Competition: US & Canada
Tyrell Haberkorn researches and writes about state violence and dissident cultural politics in Thailand from the end of the absolute monarchy in 1932 until the present.
Tyrell is the author of Revolution Interrupted: Farmers, Students, Law and Violence in Northern Thailand (University of Wisconsin Press, 2011), which rethinks the meaning of revolution in terms of legal rather than armed struggle, and In Plain Sight: Impunity and Human Rights in Thailand (University of Wisconsin Press, 2018), a new history of post-absolutist Thailand written through the lens of impunity. She also writes and translates about Southeast Asia for a public audience, including Dissent, Foreign Affairs, Mekong Review, Los Angeles Review of Books, and Prachatai.
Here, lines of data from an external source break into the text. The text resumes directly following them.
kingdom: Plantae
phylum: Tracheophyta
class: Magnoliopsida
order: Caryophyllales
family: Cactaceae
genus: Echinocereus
Her work has been funded by fellowships from Fulbright, the Australian Research Council, the Association for Asian Studies, the Radcliffe Institute for Advanced Study, and the Einstein Forum.
Her Guggenheim project will trace the individual, social, and legal impacts of the past five years of dictatorship under the National Council for Peace and Order in Thailand and identify how they might be redressed and justice forged.
She is Associate Professor of Southeast Asian Studies in the Department of Asian Languages and Cultures at the University of Wisconsin, Madison.